Art world mourns death of sculptor

Sculptor Eamonn O'Doherty, who
died yesterday, pictured in December with one of his most popular works, the Anna Livia fountain
Sculptor Eamonn O'Doherty, who died yesterday, pictured in December with one of his most popular works, the Anna Livia fountain
Tourists walking past the James Connolly Memorial in Dublin yesterday

THE arts community has reacted with sadness to news of the death of leading sculptor Eamonn O'Doherty.

O'Doherty passed away in St Luke's Hospital in Rathgar, Dublin, yesterday following a long battle with throat cancer.

He is survived by his wife Barbara and children. No funeral arrangements have yet been made.

O'Doherty, who was born in Derry in 1939, was responsible for some of the best-known and loved works of public art around the country, including the Quincentennial Sculpture in Galway's Eyre Square, the James Connolly Memorial across from Dublin's Liberty Hall -- and, of course, the Anna Livia fountain (aka, The Floozie In The Jacuzzi), which was relocated to Croppy Acre Memorial Park near Heuston Station last December.

His friend and fellow artist Robert Ballagh paid tribute O'Doherty last night.

"People who ramble around our streets will be very familiar with Eamonn O'Doherty's work as the creator of extraordinary public sculptures.

"But those of us in the arts business also know of his talents as a painter and a graphic artist.

"It's hard to say how long I've known Eamonn, when didn't I know Eamonn? We go right back to when I started off in the art business myself, which would have been the late '60s, early '70s.

"Eamonn's background was similar to mine in that he was an architect; in fact, he went one better than me because I studied architecture but didn't qualify. Eamonn qualified and for many, many years taught architecture in Bolton Street, where he was greatly loved by the students.

"Eamonn will be remembered for his work. His piece 'The Tree of Gold' on the Central Bank plaza on Dame Street is a great example and is important in the context of the city as all sorts of people, from political protesters to punks, gather under the shade of Eamonn's tree.

"On a personal level, Eamonn was one of those people in whose company you couldn't spend an evening without going home saying that you had a great night.

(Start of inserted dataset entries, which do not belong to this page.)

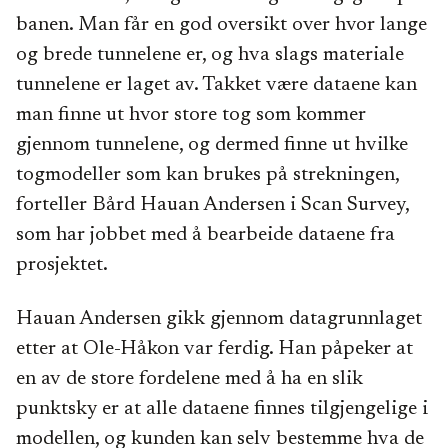
banen. Man får en god oversikt over hvor lange
og brede tunnelene er, og hva slags materiale
tunnelene er laget av. Takket være dataene kan
man finne ut hvor store tog som kommer
gjennom tunnelene, og dermed finne ut hvilke
togmodeller som kan brukes på strekningen,
forteller Bård Hauan Andersen i Scan Survey,
som har jobbet med å bearbeide dataene fra
prosjektet.
Hauan Andersen gikk gjennom datagrunnlaget
etter at Ole-Håkon var ferdig. Han påpeker at
en av de store fordelene med å ha en slik
punktsky er at alle dataene finnes tilgjengelige i
modellen, og kunden kan selv bestemme hva de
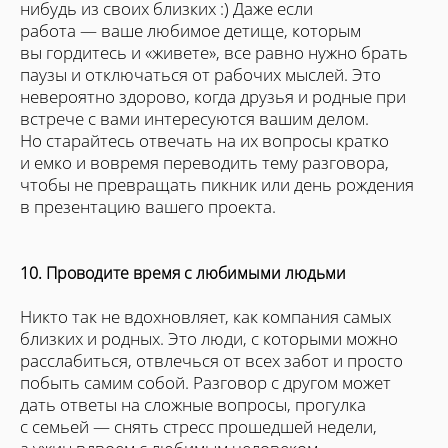
нибудь из своих близких :) Даже если
работа — ваше любимое детище, которым
вы гордитесь и «живете», все равно нужно брать
паузы и отключаться от рабочих мыслей. Это
невероятно здорово, когда друзья и родные при
встрече с вами интересуются вашим делом.
Но старайтесь отвечать на их вопросы кратко
и емко и вовремя переводить тему разговора,
чтобы не превращать пикник или день рождения
в презентацию вашего проекта.
10. Проводите время с любимыми людьми
Никто так не вдохновляет, как компания самых
близких и родных. Это люди, с которыми можно
расслабиться, отвлечься от всех забот и просто
побыть самим собой. Разговор с другом может
дать ответы на сложные вопросы, прогулка
с семьей — снять стресс прошедшей недели,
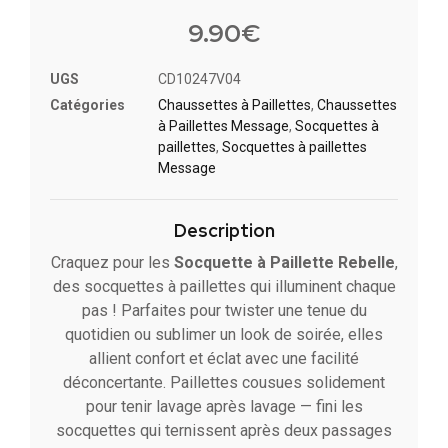
Noté
1
4
sur 5
9.90
€
basé
sur
notation
UGS
CD10247V04
client
Catégories
Chaussettes à Paillette​s
,
Chaussettes
à Paillettes Message​
,
Socquettes à
paillettes
,
Socquettes à paillettes
Message
Description
Craquez pour les
Socquette à Paillette Rebelle
,
des socquettes à paillettes qui illuminent chaque
pas ! Parfaites pour twister une tenue du
quotidien ou sublimer un look de soirée, elles
allient confort et éclat avec une facilité
déconcertante. Paillettes cousues solidement
pour tenir lavage après lavage — fini les
socquettes qui ternissent après deux passages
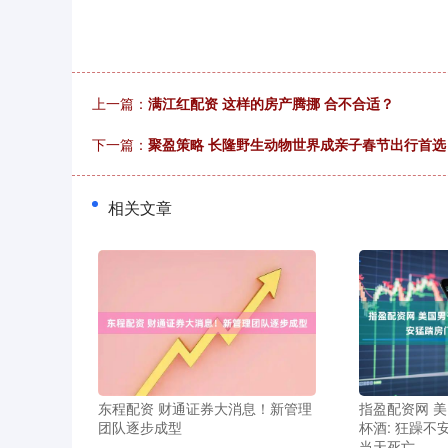
上一篇：
满江红配资 这样的房产腾挪 合不合适？
下一篇：
聚盈策略 长隆野生动物世界成亲子春节出行首
相关文章
东程配资 财通证券大消息！新管理
指盈配资网 美
团队逐步成型
杯酒: 狂躁不
当天死亡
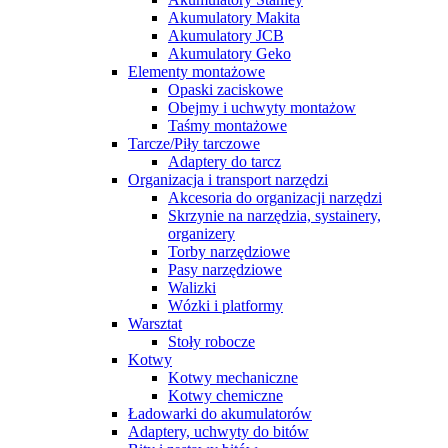
Akumulatory Makita
Akumulatory JCB
Akumulatory Geko
Elementy montażowe
Opaski zaciskowe
Obejmy i uchwyty montażow
Taśmy montażowe
Tarcze/Piły tarczowe
Adaptery do tarcz
Organizacja i transport narzędzi
Akcesoria do organizacji narzędzi
Skrzynie na narzędzia, systainery,
organizery
Torby narzędziowe
Pasy narzędziowe
Walizki
Wózki i platformy
Warsztat
Stoły robocze
Kotwy
Kotwy mechaniczne
Kotwy chemiczne
Ładowarki do akumulatorów
Adaptery, uchwyty do bitów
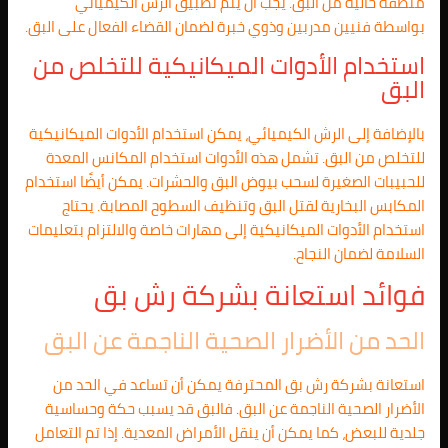
منطقة خالية من البق. يجب أن يتم تطبيق الرش الكيميائي
بواسطة فنيين مدربين وذوي خبرة لضمان القضاء الفعال على البق.
استخدام الأدوات الميكانيكية للتخلص من
البق
بالإضافة إلى الرش الكيميائي، يمكن استخدام الأدوات الميكانيكية
للتخلص من البق. تشمل هذه الأدوات استخدام المكانس المعدة
للحبيبات الصغيرة لسحب بيوض البق والحشرات. يمكن أيضًا استخدام
المكابس البخارية لقتل البق وتنظيف السطوح المصابة. يحتاج
استخدام الأدوات الميكانيكية إلى مهارات خاصة والالتزام بتعليمات
السلامة لضمان النجاح.
فوائد استعانة بشركة رش بق
الحد من الأضرار الصحية الناجمة عن البق
استعانة بشركة رش بق المحترفة يمكن أن تساعد في الحد من
الأضرار الصحية الناجمة عن البق. فالبق قد يسبب حكة وحساسية
جلدية للبعض، كما يمكن أن ينقل الأمراض المعدية. إذا تم التعامل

"When I went home at tea time yesterday my post was there. I opened up an envelope and I discovered I had been sent an invitation to attend an exhibition by Eamonn O'Doherty in the Kevin Kavanagh Gallery on August 18. Sadly Eamonn's not going to be able to attend his last exhibition but there is a certain poignancy that people all over the country will be receiving this invitation.

"My sympathies go out to his wife Barbara, who has been a friend over the years."